MOSCOW, November 18 (R-Sport) – The Russian government should have avoided international outcry by waiting to pass its controversial gay propaganda law until after it hosts next year’s Winter Olympics, Sports Minister Vitaly Mutko was quoted as saying Monday.
In June, Russian President Vladimir Putin signed into law a bill forbidding the promotion of homosexuality to minors, which has given rise to calls from some activists to boycott the February 7-23 Olympics in Sochi.
While the law’s proponents argue that it is aimed at protecting children from harmful influences, critics allege that the move restricts freedom of speech and is part of a broader crackdown on Russia’s gay community.
“Perhaps the state authorities should have waited a little to include the ban on homosexuality propaganda in the law,” Mutko told the RBC news agency.
“It was possible to calculate how much resonance it would cause in the West, especially in the run-up to the Sochi Olympics.”
International opposition to the law is founded on resentment of Russia’s strength, Mutko suggested.
“The West’s reaction to the law is part of the relationship to our country.
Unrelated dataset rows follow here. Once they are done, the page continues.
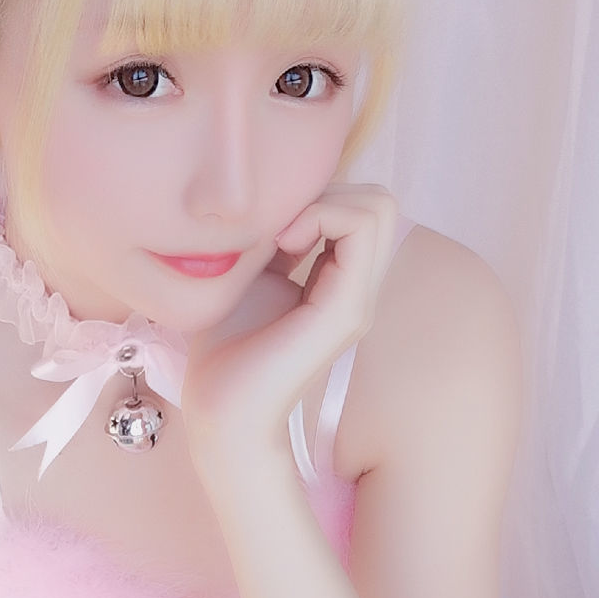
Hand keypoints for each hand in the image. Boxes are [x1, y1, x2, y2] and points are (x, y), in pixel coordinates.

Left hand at [180, 182, 401, 467]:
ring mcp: (358, 300)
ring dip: (325, 199)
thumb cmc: (224, 348)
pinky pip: (362, 228)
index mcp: (337, 282)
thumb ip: (274, 237)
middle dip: (326, 190)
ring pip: (378, 206)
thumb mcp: (248, 274)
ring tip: (283, 232)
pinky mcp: (347, 309)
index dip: (316, 194)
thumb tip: (288, 194)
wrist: (220, 407)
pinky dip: (322, 214)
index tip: (271, 224)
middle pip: (377, 200)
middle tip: (279, 224)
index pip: (359, 206)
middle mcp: (357, 289)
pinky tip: (283, 240)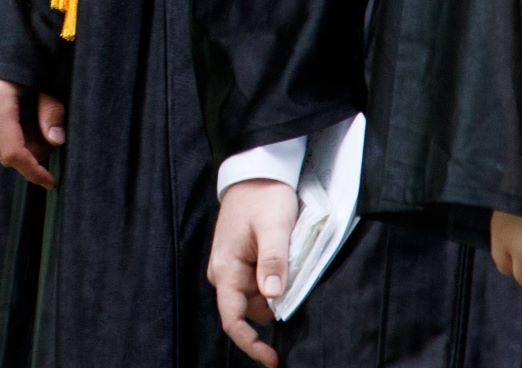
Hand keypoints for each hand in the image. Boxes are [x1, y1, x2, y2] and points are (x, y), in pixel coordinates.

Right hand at [0, 74, 63, 190]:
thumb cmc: (25, 50)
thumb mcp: (44, 78)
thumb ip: (50, 110)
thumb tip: (56, 141)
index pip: (12, 152)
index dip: (33, 171)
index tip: (51, 180)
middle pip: (4, 152)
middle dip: (30, 158)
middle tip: (52, 145)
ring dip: (22, 146)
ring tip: (42, 128)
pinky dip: (12, 135)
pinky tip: (27, 121)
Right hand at [209, 179, 298, 364]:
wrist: (256, 171)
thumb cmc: (263, 196)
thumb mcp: (274, 227)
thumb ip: (273, 262)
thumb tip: (273, 297)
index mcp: (225, 268)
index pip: (232, 318)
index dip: (250, 343)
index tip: (273, 359)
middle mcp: (224, 272)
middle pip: (251, 310)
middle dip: (276, 306)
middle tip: (297, 277)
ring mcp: (233, 267)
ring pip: (260, 298)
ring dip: (279, 291)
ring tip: (291, 259)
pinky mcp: (244, 262)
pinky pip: (262, 284)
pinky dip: (277, 280)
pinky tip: (286, 260)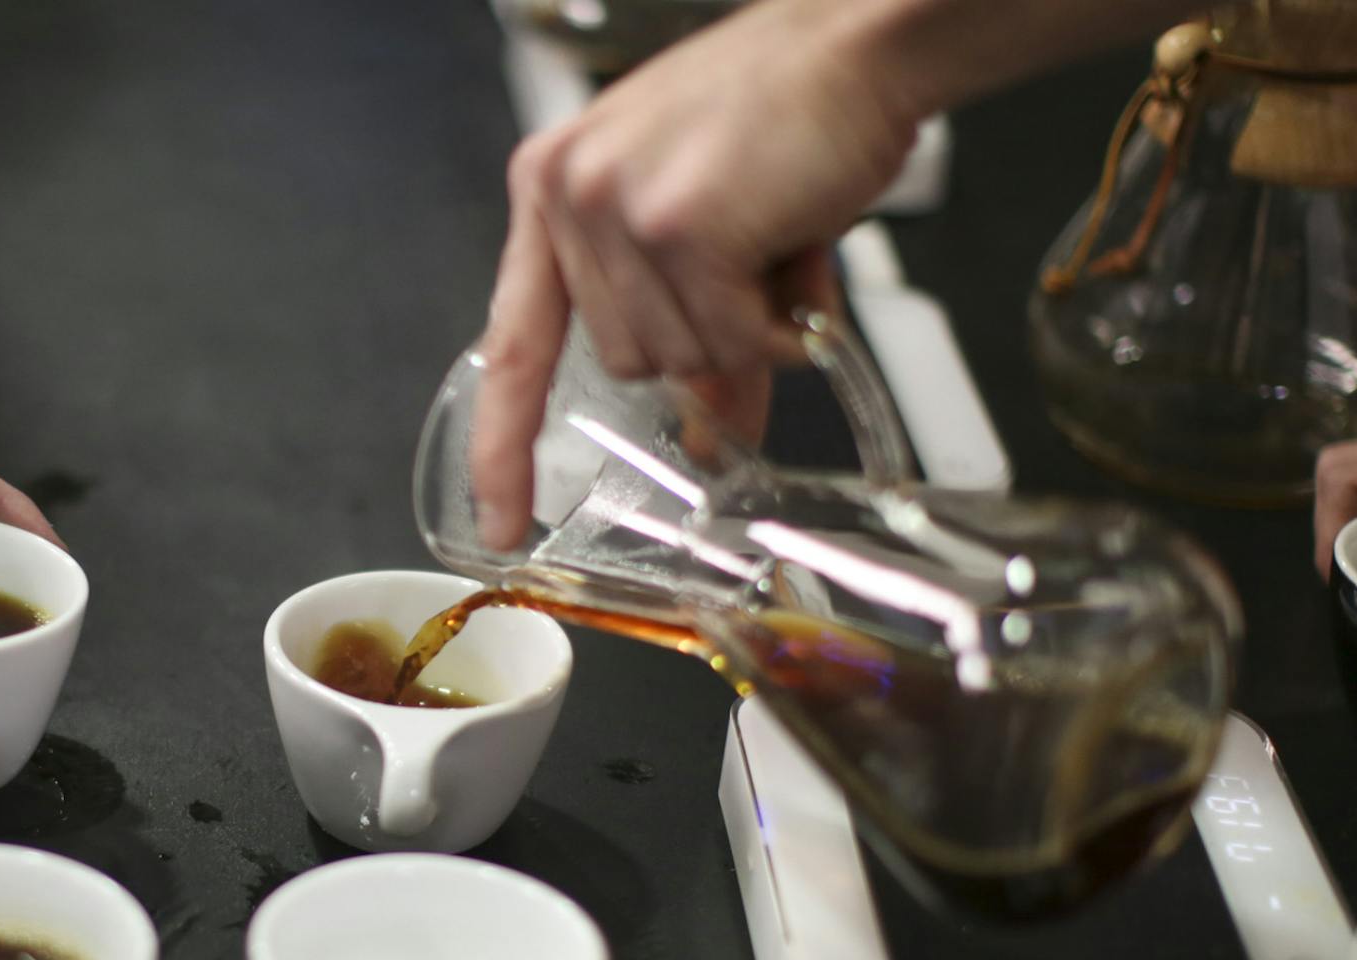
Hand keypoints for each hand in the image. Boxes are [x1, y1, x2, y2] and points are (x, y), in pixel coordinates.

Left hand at [471, 0, 916, 547]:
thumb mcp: (703, 224)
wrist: (856, 44)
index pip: (511, 343)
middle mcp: (568, 194)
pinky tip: (794, 257)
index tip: (499, 516)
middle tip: (753, 279)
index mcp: (553, 187)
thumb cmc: (782, 115)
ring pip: (677, 361)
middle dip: (702, 342)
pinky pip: (730, 344)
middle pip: (624, 363)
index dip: (503, 442)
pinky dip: (779, 326)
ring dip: (744, 331)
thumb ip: (684, 326)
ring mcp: (616, 209)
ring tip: (772, 248)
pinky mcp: (677, 227)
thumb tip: (708, 438)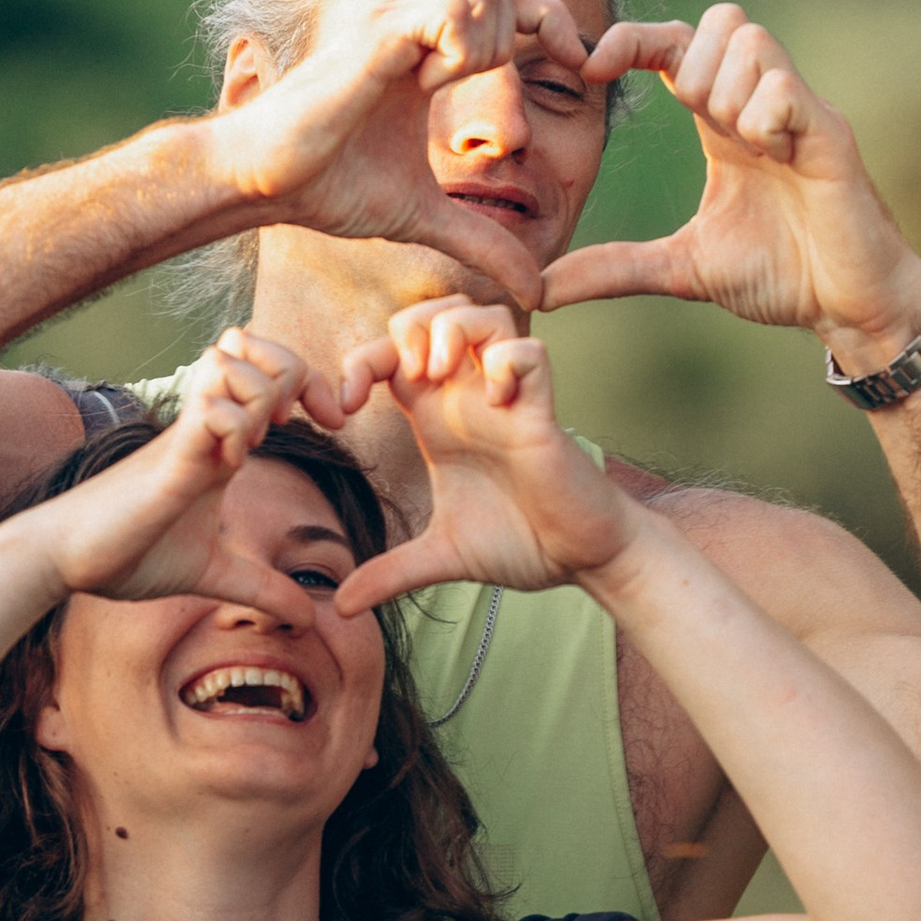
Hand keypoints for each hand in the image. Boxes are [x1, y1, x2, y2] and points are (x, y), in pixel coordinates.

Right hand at [36, 328, 332, 610]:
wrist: (66, 558)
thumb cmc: (127, 554)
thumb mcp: (210, 574)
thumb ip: (260, 588)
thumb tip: (309, 618)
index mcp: (219, 441)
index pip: (272, 371)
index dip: (311, 381)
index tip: (334, 421)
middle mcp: (203, 426)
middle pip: (255, 346)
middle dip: (294, 372)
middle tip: (298, 422)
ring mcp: (183, 437)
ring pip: (230, 364)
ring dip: (259, 398)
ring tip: (256, 445)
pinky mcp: (166, 460)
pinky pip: (210, 413)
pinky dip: (234, 430)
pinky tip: (233, 464)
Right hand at [207, 0, 592, 311]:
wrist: (263, 184)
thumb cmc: (328, 188)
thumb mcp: (423, 217)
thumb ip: (480, 242)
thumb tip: (534, 286)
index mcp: (430, 52)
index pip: (514, 5)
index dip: (557, 27)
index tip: (582, 72)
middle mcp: (415, 24)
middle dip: (533, 26)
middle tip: (506, 84)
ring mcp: (396, 23)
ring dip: (490, 39)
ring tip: (448, 88)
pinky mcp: (377, 36)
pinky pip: (448, 12)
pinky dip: (459, 47)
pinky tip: (429, 85)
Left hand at [329, 300, 634, 613]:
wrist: (580, 559)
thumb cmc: (522, 543)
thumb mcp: (439, 557)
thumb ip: (390, 574)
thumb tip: (340, 608)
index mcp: (438, 417)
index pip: (391, 355)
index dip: (359, 363)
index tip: (343, 408)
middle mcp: (470, 397)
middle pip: (434, 313)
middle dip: (406, 330)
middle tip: (399, 378)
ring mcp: (507, 399)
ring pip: (483, 315)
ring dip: (452, 331)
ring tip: (437, 375)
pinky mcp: (542, 414)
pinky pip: (529, 353)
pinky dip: (507, 361)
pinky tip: (493, 400)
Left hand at [548, 9, 920, 363]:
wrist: (851, 305)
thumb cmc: (782, 275)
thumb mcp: (680, 269)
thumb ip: (612, 269)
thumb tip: (539, 288)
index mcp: (723, 122)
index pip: (673, 45)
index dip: (630, 41)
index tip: (590, 68)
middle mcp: (761, 104)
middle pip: (721, 20)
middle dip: (689, 62)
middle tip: (696, 122)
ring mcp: (799, 113)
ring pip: (751, 40)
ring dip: (726, 88)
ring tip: (741, 144)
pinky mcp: (830, 134)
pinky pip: (785, 86)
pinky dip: (764, 114)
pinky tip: (771, 153)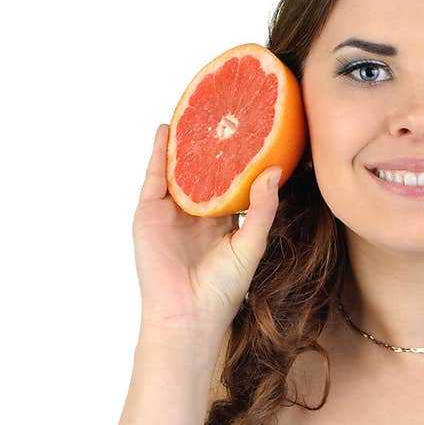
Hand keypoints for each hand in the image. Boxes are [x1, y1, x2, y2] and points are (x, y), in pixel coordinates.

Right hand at [132, 124, 282, 338]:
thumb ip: (262, 209)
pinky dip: (160, 153)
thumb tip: (274, 170)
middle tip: (226, 111)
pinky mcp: (150, 213)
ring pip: (179, 169)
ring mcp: (171, 212)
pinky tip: (168, 129)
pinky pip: (154, 176)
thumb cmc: (222, 290)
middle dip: (212, 144)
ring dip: (186, 142)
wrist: (187, 314)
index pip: (232, 182)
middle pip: (204, 171)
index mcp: (222, 222)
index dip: (240, 160)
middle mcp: (196, 214)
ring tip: (197, 110)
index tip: (254, 132)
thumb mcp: (250, 245)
Russia is gaining momentum in all areas, including in sports,” he said. “No one in the world needs that. They liked it when we were weak.”
Putin has said there will be no “discrimination against people on any basis whatsoever” at the Games.
New International Olympic Committee president Thomas Bach used a speech at the United Nations earlier this month to criticize calls to boycott the Sochi Olympics.
“We oppose boycotts of any kind,” Bach said. “Boycotts are a fundamental contradiction to the spirit of sport, depriving it of the means to continue working for peace, mutual understanding and solidarity.”
Bach did not refer to any specific calls to boycott Sochi.